### YOUR TASK
Pictures in the records are to be excluded from an otherwise exact copy.

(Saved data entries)

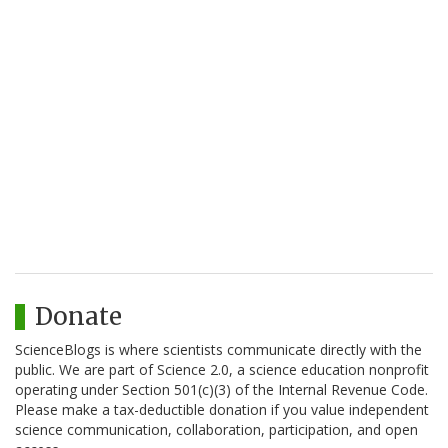
Donate
ScienceBlogs is where scientists communicate directly with the
public. We are part of Science 2.0, a science education nonprofit
operating under Section 501(c)(3) of the Internal Revenue Code.
Please make a tax-deductible donation if you value independent
science communication, collaboration, participation, and open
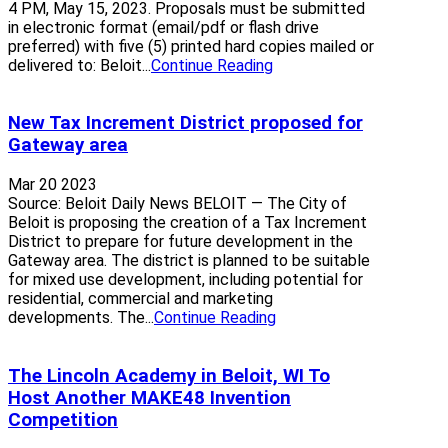
4 PM, May 15, 2023. Proposals must be submitted
in electronic format (email/pdf or flash drive
preferred) with five (5) printed hard copies mailed or
delivered to: Beloit...
Continue Reading
New Tax Increment District proposed for
Gateway area
Mar 20 2023
Source: Beloit Daily News BELOIT — The City of
Beloit is proposing the creation of a Tax Increment
District to prepare for future development in the
Gateway area. The district is planned to be suitable
for mixed use development, including potential for
residential, commercial and marketing
developments. The...
Continue Reading
The Lincoln Academy in Beloit, WI To
Host Another MAKE48 Invention
Competition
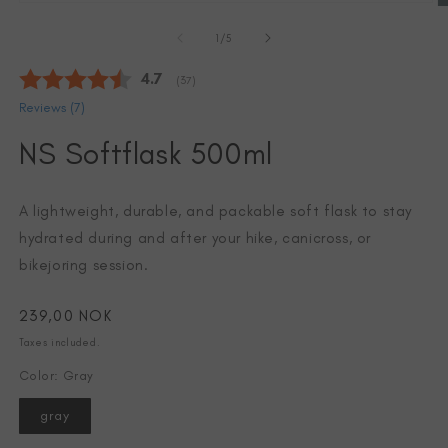
Open
media
of
1
1
/
5
in
modal
Average rating:
4.7
(
votes:
37
)
Reviews (
7
)
NS Softflask 500ml
A lightweight, durable, and packable soft flask to stay
hydrated during and after your hike, canicross, or
bikejoring session.
Regular
239,00 NOK
price
Taxes included.
O
m
Color: Gray
2
in
m
gray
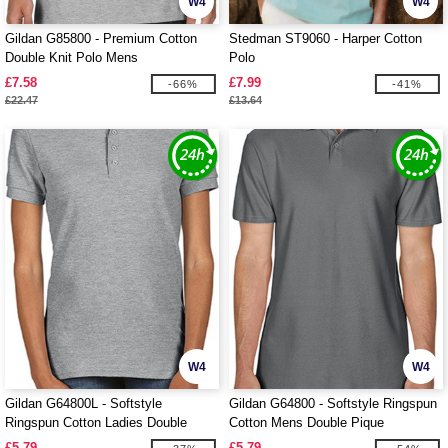
W4
W4
Gildan G85800 - Premium Cotton
Stedman ST9060 - Harper Cotton
Double Knit Polo Mens
Polo
£7.58
£7.99
-66%
-41%
£22.47
£13.64
W4
W4
Gildan G64800L - Softstyle
Gildan G64800 - Softstyle Ringspun
Ringspun Cotton Ladies Double
Cotton Mens Double Pique
Pique
£5.79
£5.79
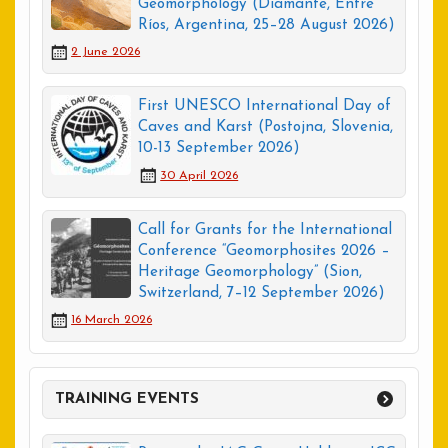
Geomorphology (Diamante, Entre
Ríos, Argentina, 25–28 August 2026)
2 June 2026
First UNESCO International Day of
Caves and Karst (Postojna, Slovenia,
10-13 September 2026)
30 April 2026
Call for Grants for the International
Conference “Geomorphosites 2026 –
Heritage Geomorphology” (Sion,
Switzerland, 7–12 September 2026)
16 March 2026
TRAINING EVENTS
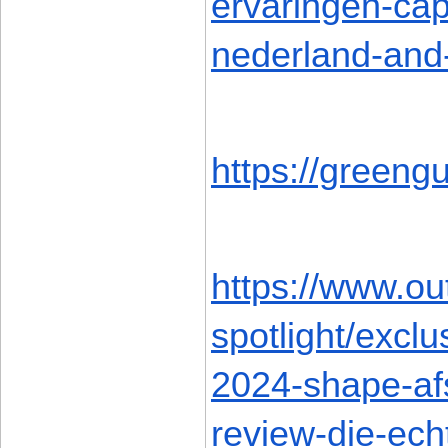
ervaringen-cap
nederland-and
https://green
https://www.ou
spotlight/excl
2024-shape-afs
review-die-ech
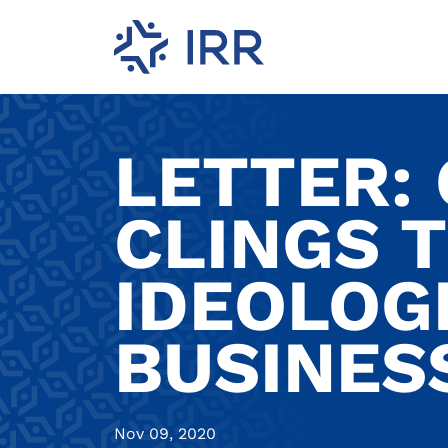
LETTER:
CLINGS 
IDEOLOGI
BUSINES
Nov 09, 2020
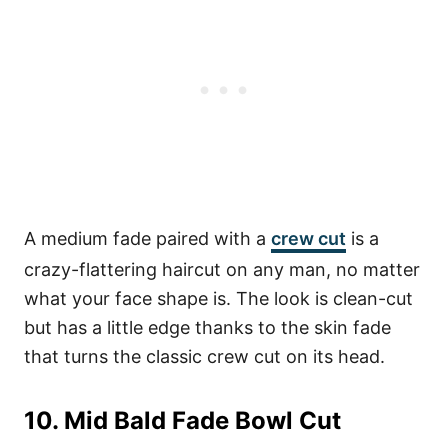
A medium fade paired with a
crew cut
is a
crazy-flattering haircut on any man, no matter
what your face shape is. The look is clean-cut
but has a little edge thanks to the skin fade
that turns the classic crew cut on its head.
10. Mid Bald Fade Bowl Cut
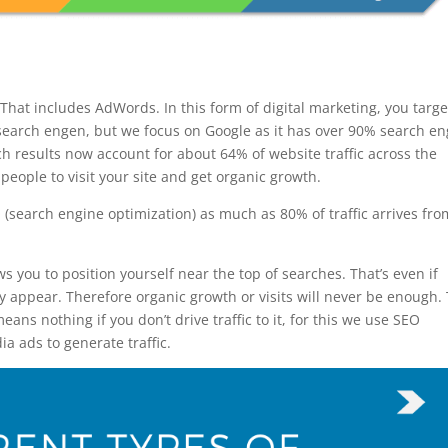
 That includes AdWords. In this form of digital marketing, you targe
search engen, but we focus on Google as it has over 90% search e
h results now account for about 64% of website traffic across the
 people to visit your site and get organic growth.
(search engine optimization) as much as 80% of traffic arrives fro
ws you to position yourself near the top of searches. That’s even if
y appear. Therefore organic growth or visits will never be enough.
ans nothing if you don’t drive traffic to it, for this we use SEO
a ads to generate traffic.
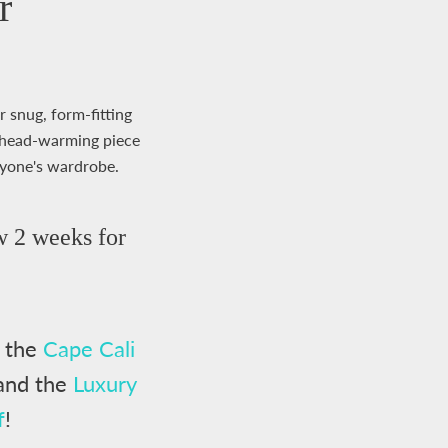
r
r snug, form-fitting
at head-warming piece
nyone's wardrobe.
w 2 weeks for
h the
Cape Cali
and the
Luxury
f
!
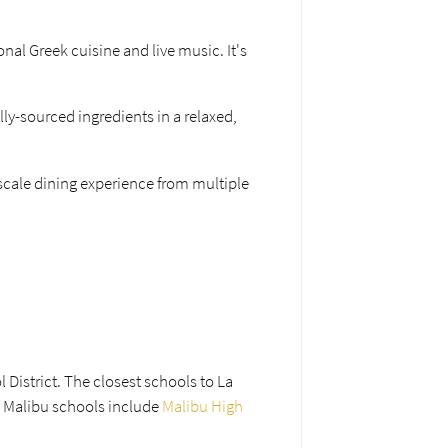
onal Greek cuisine and live music. It's
lly-sourced ingredients in a relaxed,
scale dining experience from multiple
 District. The closest schools to La
l Malibu schools include
Malibu High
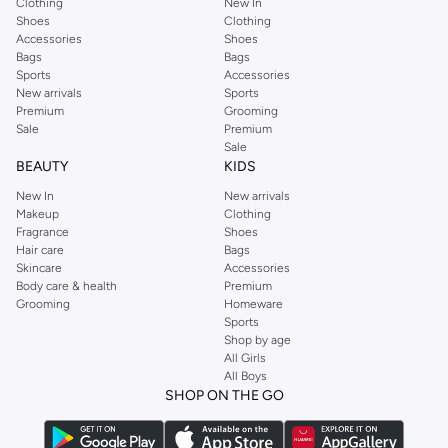
Clothing
New In
Get your favorite iTouch items delivered directly to your doorstep. Enjoy fast
Shoes
Clothing
Accessories
Shoes
delivery and easy returns across UAE. Browse the full collection and update
Bags
Bags
your wardrobe with the latest from iTouch.
Sports
Accessories
New arrivals
Sports
Why Shop iTouch at our store?
Premium
Grooming
Sale
Premium
Wide Selection:
Access a broad range of iTouch products.
Sale
Convenient Shopping:
Order online anytime, anywhere.
BEAUTY
KIDS
Secure Payments:
Choose from various secure payment methods.
New In
New arrivals
Makeup
Clothing
Hassle-Free Returns:
Enjoy a simple and easy return process.
Fragrance
Shoes
Hair care
Bags
Skincare
Accessories
Body care & health
Premium
Grooming
Homeware
Sports
Shop by age
All Girls
All Boys
SHOP ON THE GO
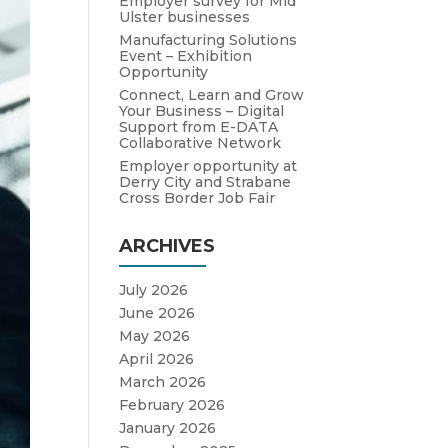
Employer survey for Mid
Ulster businesses
Manufacturing Solutions
Event – Exhibition
Opportunity
Connect, Learn and Grow
Your Business – Digital
Support from E-DATA
Collaborative Network
Employer opportunity at
Derry City and Strabane
Cross Border Job Fair
ARCHIVES
July 2026
June 2026
May 2026
April 2026
March 2026
February 2026
January 2026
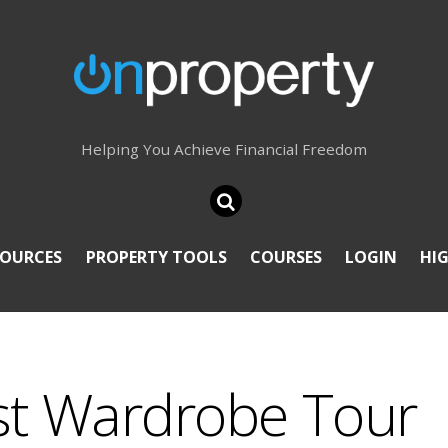
Helping You Achieve Financial Freedom
SOURCES
PROPERTY TOOLS
COURSES
LOGIN
HI
st Wardrobe Tour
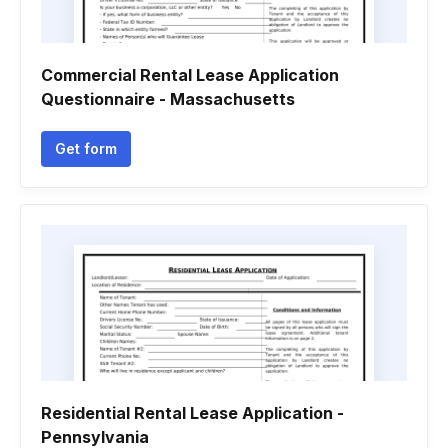
Commercial Rental Lease Application
Questionnaire - Massachusetts
Get form
Residential Rental Lease Application -
Pennsylvania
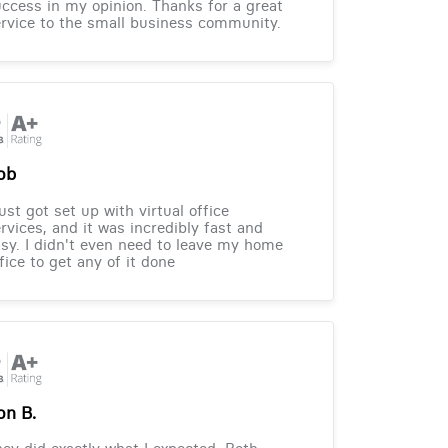
ccess in my opinion. Thanks for a great
rvice to the small business community.
ob
just got set up with virtual office
rvices, and it was incredibly fast and
sy. I didn't even need to leave my home
fice to get any of it done
on B.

### REPLY TO THE TASK
Donate
ScienceBlogs is where scientists communicate directly with the
public. We are part of Science 2.0, a science education nonprofit
operating under Section 501(c)(3) of the Internal Revenue Code.
Please make a tax-deductible donation if you value independent
science communication, collaboration, participation, and open
4 PM, May 15, 2023. Proposals must be submitted
in electronic format (email/pdf or flash drive
preferred) with five (5) printed hard copies mailed or
delivered to: Beloit...
Continue Reading
New Tax Increment District proposed for
Gateway area
Mar 20 2023
Source: Beloit Daily News BELOIT — The City of
Beloit is proposing the creation of a Tax Increment
District to prepare for future development in the
Gateway area. The district is planned to be suitable
for mixed use development, including potential for
residential, commercial and marketing
developments. The...
Continue Reading
The Lincoln Academy in Beloit, WI To
Host Another MAKE48 Invention
Competition
Open
media
of
1
1
/
5
in
modal
Average rating:
4.7
(
votes:
37
)
Reviews (
7
)
NS Softflask 500ml
A lightweight, durable, and packable soft flask to stay
hydrated during and after your hike, canicross, or
bikejoring session.
Regular
239,00 NOK
price
Taxes included.
O
m
Color: Gray
2
in
m
gray
W4
W4
Gildan G85800 - Premium Cotton
Stedman ST9060 - Harper Cotton
Double Knit Polo Mens
Polo
£7.58
£7.99
-66%
-41%
£22.47
£13.64
W4
W4
Gildan G64800L - Softstyle
Gildan G64800 - Softstyle Ringspun
Ringspun Cotton Ladies Double
Cotton Mens Double Pique
Pique
£5.79
£5.79
Geomorphology (Diamante, Entre
Ríos, Argentina, 25–28 August 2026)
2 June 2026
First UNESCO International Day of
Caves and Karst (Postojna, Slovenia,
10-13 September 2026)
30 April 2026
Call for Grants for the International
Conference “Geomorphosites 2026 –
Heritage Geomorphology” (Sion,
Switzerland, 7–12 September 2026)
16 March 2026
TRAINING EVENTS
ervaringen-cap
nederland-and
https://green
https://www.ou
spotlight/excl
2024-shape-afs
review-die-ech
LETTER:
CLINGS 
IDEOLOGI
BUSINES
Nov 09, 2020
A medium fade paired with a
crew cut
is a
crazy-flattering haircut on any man, no matter
what your face shape is. The look is clean-cut
but has a little edge thanks to the skin fade
that turns the classic crew cut on its head.
10. Mid Bald Fade Bowl Cut
 That includes AdWords. In this form of digital marketing, you targe
search engen, but we focus on Google as it has over 90% search e
h results now account for about 64% of website traffic across the
 people to visit your site and get organic growth.
(search engine optimization) as much as 80% of traffic arrives fro
ws you to position yourself near the top of searches. That’s even if
y appear. Therefore organic growth or visits will never be enough.
ans nothing if you don’t drive traffic to it, for this we use SEO
a ads to generate traffic.
r
r snug, form-fitting
at head-warming piece
nyone's wardrobe.
w 2 weeks for
h the
Cape Cali
and the
Luxury
f
!
onal Greek cuisine and live music. It's
lly-sourced ingredients in a relaxed,
scale dining experience from multiple
 District. The closest schools to La
l Malibu schools include
Malibu High
Clothing
New In
Get your favorite iTouch items delivered directly to your doorstep. Enjoy fast
Shoes
Clothing
Accessories
Shoes
delivery and easy returns across UAE. Browse the full collection and update
Bags
Bags
your wardrobe with the latest from iTouch.
Sports
Accessories
New arrivals
Sports
Why Shop iTouch at our store?
Premium
Grooming
Sale
Premium
Wide Selection:
Access a broad range of iTouch products.
Sale
Convenient Shopping:
Order online anytime, anywhere.
BEAUTY
KIDS
Secure Payments:
Choose from various secure payment methods.
New In
New arrivals
Makeup
Clothing
Hassle-Free Returns:
Enjoy a simple and easy return process.
Fragrance
Shoes
Hair care
Bags
Skincare
Accessories
Body care & health
Premium
Grooming
Homeware
Sports
Shop by age
All Girls
All Boys
SHOP ON THE GO
Employer survey for Mid
Ulster businesses
Manufacturing Solutions
Event – Exhibition
Opportunity
Connect, Learn and Grow
Your Business – Digital
Support from E-DATA
Collaborative Network
Employer opportunity at
Derry City and Strabane
Cross Border Job Fair
ARCHIVES
July 2026
June 2026
May 2026
April 2026
March 2026
February 2026
January 2026
Helping You Achieve Financial Freedom
SOURCES
PROPERTY TOOLS
COURSES
LOGIN
HI
st Wardrobe Tour
Commercial Rental Lease Application
Questionnaire - Massachusetts
Get form
Residential Rental Lease Application -
Pennsylvania
ccess in my opinion. Thanks for a great
rvice to the small business community.
ob
just got set up with virtual office
rvices, and it was incredibly fast and
sy. I didn't even need to leave my home
fice to get any of it done
on B.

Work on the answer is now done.